Among the entries below, which lines run from the line with "Conventions: OpenCV camera" through the line with "After each image, give"? Retype those, both ends included, exactly and without pictures.

- _Source material_:
# # # # #

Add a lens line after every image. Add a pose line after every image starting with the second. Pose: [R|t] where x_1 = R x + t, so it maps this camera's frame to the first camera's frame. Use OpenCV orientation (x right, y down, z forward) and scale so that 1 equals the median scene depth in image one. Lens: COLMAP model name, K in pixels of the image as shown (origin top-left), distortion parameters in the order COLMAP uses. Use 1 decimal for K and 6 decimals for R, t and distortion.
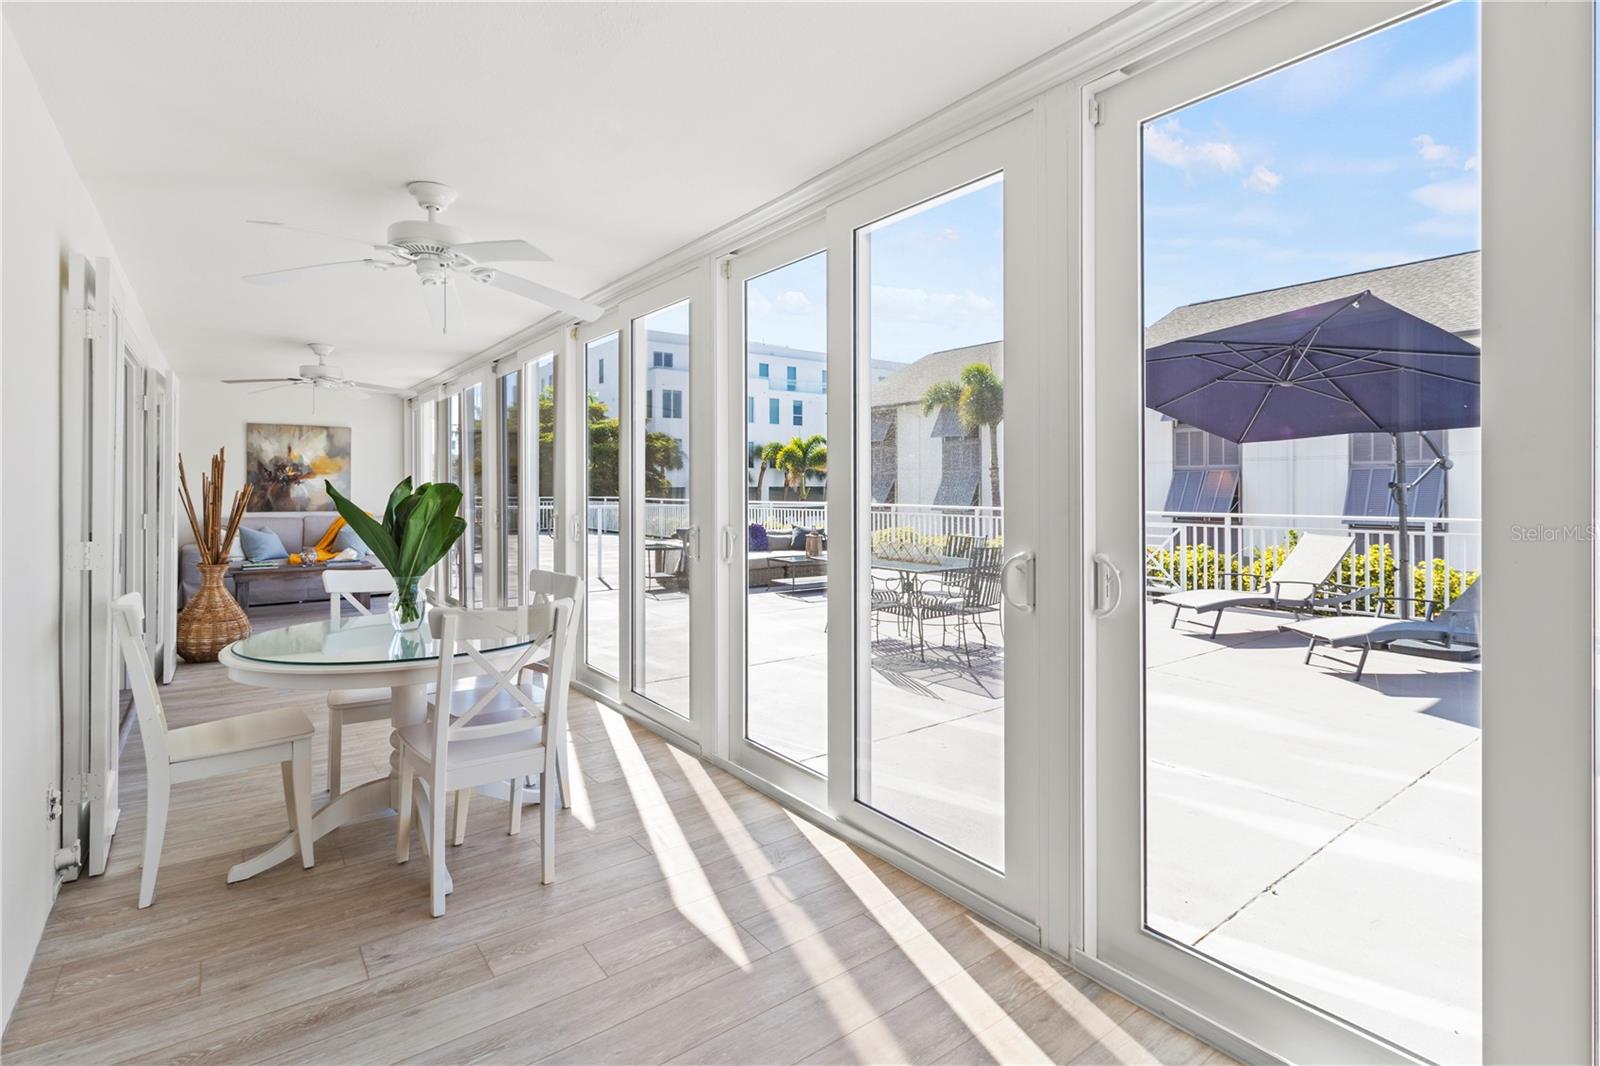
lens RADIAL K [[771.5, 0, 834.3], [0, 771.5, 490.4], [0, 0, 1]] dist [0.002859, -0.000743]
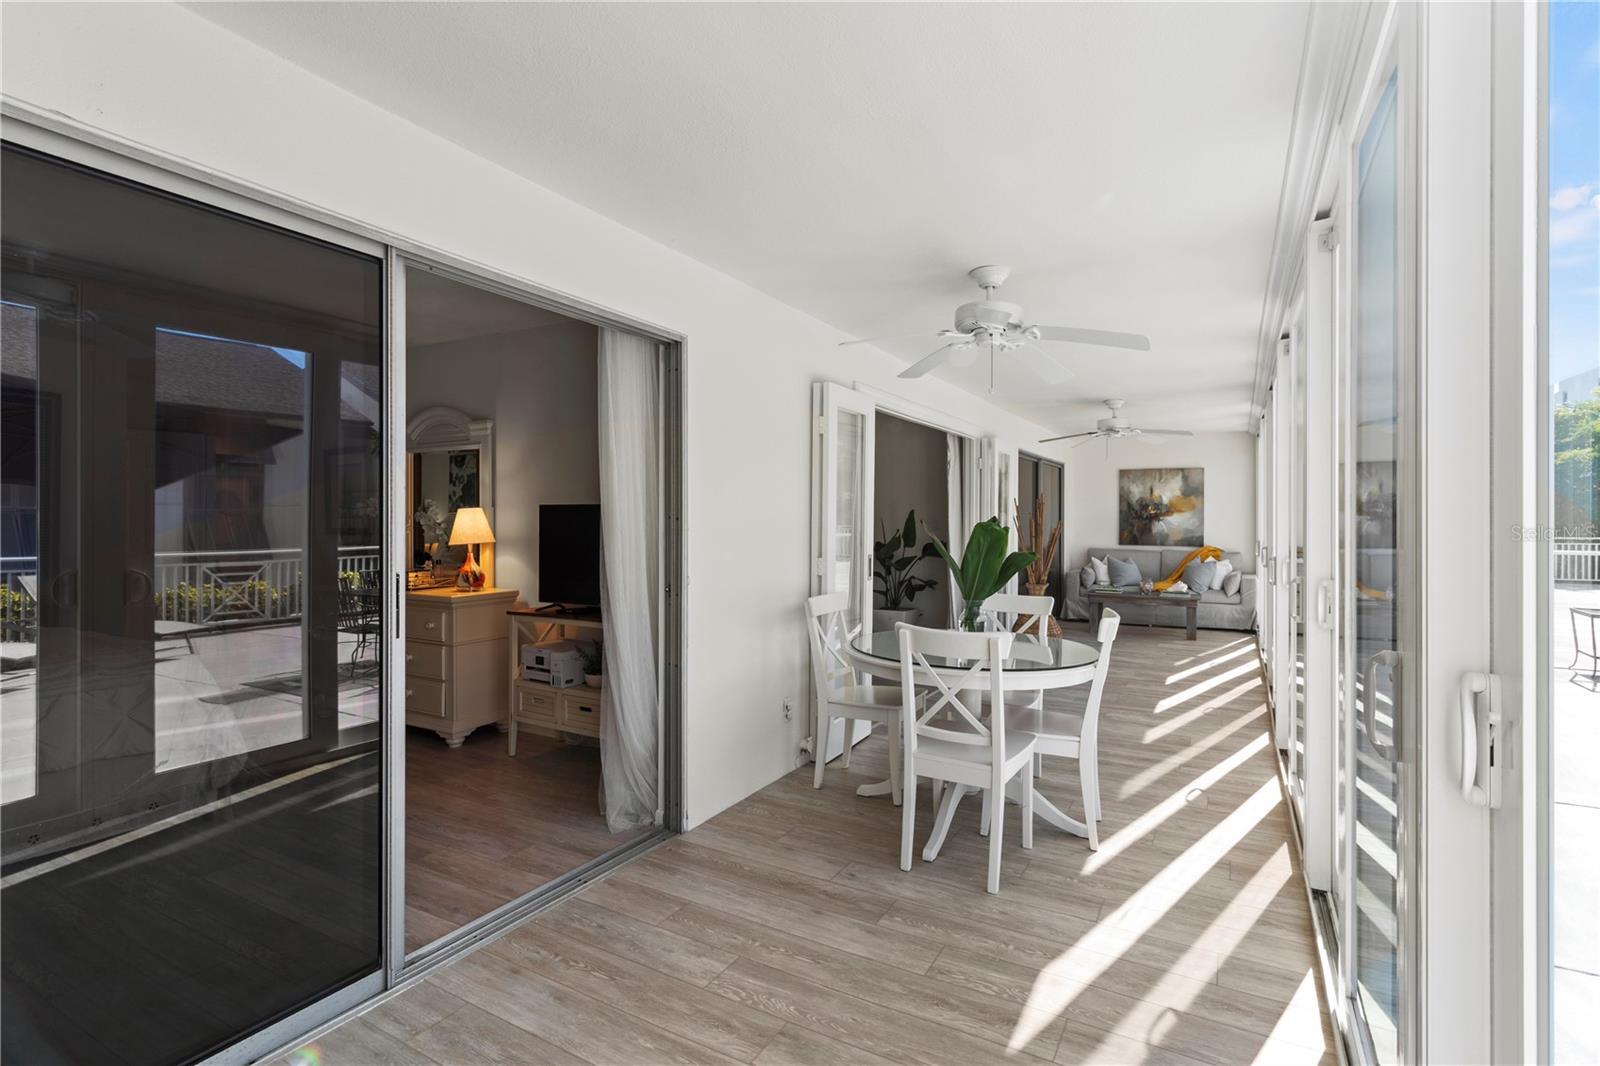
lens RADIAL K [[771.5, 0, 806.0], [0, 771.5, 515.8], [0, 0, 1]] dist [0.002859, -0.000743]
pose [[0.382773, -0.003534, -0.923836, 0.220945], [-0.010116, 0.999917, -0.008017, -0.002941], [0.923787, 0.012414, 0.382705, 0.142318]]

# # # # #

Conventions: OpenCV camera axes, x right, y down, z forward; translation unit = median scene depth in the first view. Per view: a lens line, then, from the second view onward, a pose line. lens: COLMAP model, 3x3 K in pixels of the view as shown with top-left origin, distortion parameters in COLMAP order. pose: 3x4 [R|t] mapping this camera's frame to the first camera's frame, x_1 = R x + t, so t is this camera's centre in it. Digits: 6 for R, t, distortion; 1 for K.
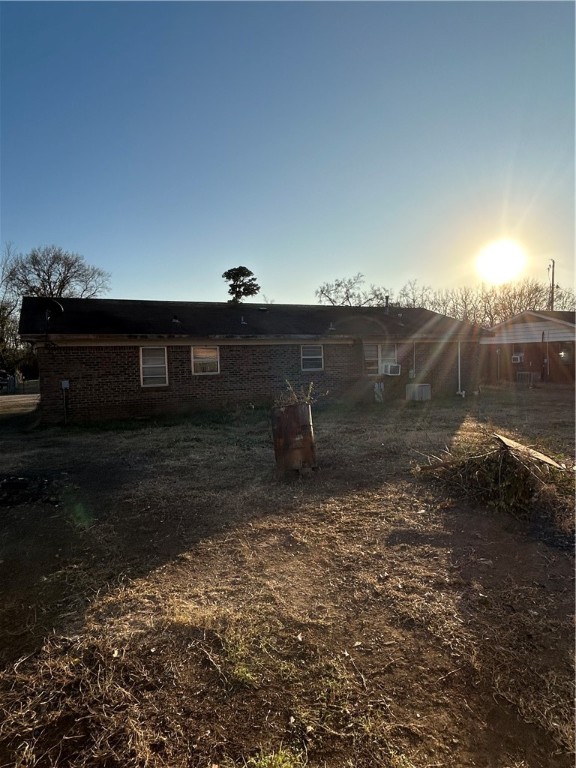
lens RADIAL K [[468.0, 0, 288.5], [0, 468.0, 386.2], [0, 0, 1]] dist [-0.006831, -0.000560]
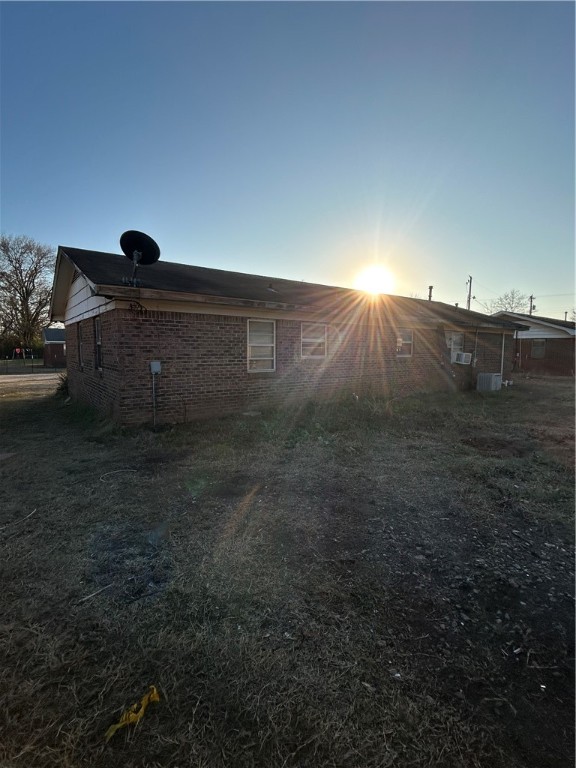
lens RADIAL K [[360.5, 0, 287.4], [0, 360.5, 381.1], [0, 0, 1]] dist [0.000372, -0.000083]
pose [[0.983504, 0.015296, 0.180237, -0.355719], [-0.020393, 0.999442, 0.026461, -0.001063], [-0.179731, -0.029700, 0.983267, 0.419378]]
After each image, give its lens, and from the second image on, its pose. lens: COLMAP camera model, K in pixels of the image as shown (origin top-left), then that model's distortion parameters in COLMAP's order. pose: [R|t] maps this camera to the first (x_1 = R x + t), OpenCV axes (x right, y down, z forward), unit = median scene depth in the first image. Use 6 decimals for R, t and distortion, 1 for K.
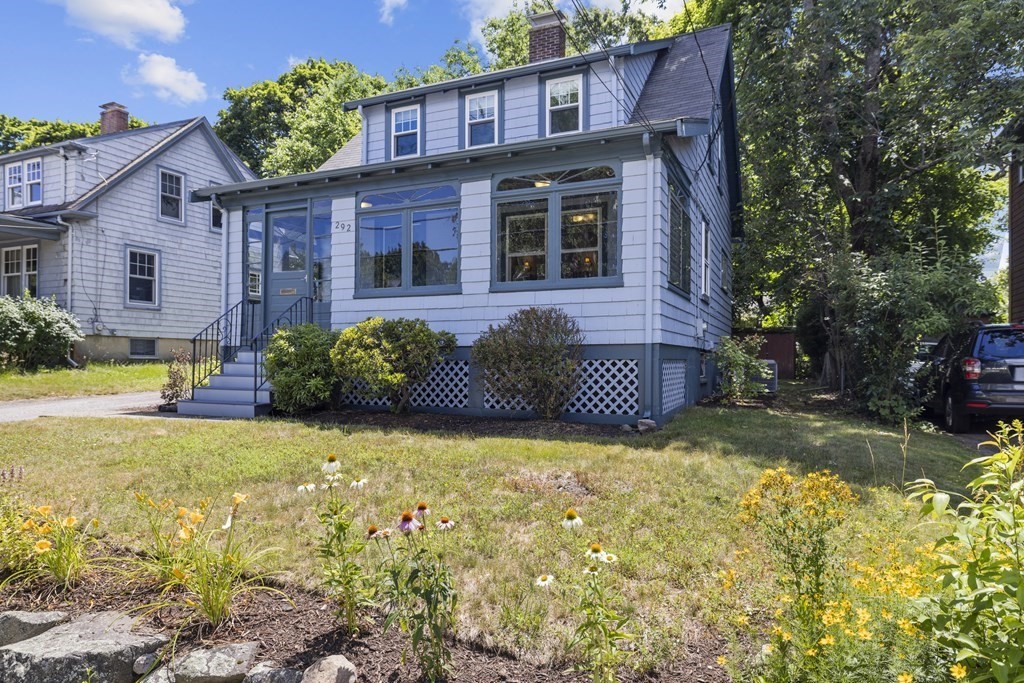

# # # # #

- _Solution for this problem_:
Conventions: OpenCV camera axes, x right, y down, z forward; translation unit = median scene depth in the first view. Per view: a lens line, then, from the second view onward, a pose line. lens: COLMAP model, 3x3 K in pixels of the view as shown with top-left origin, distortion parameters in COLMAP order. pose: 3x4 [R|t] mapping this camera's frame to the first camera's frame, x_1 = R x + t, so t is this camera's centre in it. Digits: 6 for R, t, distortion; 1 for K.
lens RADIAL K [[468.0, 0, 288.5], [0, 468.0, 386.2], [0, 0, 1]] dist [-0.006831, -0.000560]
lens RADIAL K [[360.5, 0, 287.4], [0, 360.5, 381.1], [0, 0, 1]] dist [0.000372, -0.000083]
pose [[0.983504, 0.015296, 0.180237, -0.355719], [-0.020393, 0.999442, 0.026461, -0.001063], [-0.179731, -0.029700, 0.983267, 0.419378]]
After each image, give its lens, and from the second image on, its pose. lens: COLMAP camera model, K in pixels of the image as shown (origin top-left), then that model's distortion parameters in COLMAP's order. pose: [R|t] maps this camera to the first (x_1 = R x + t), OpenCV axes (x right, y down, z forward), unit = median scene depth in the first image. Use 6 decimals for R, t and distortion, 1 for K.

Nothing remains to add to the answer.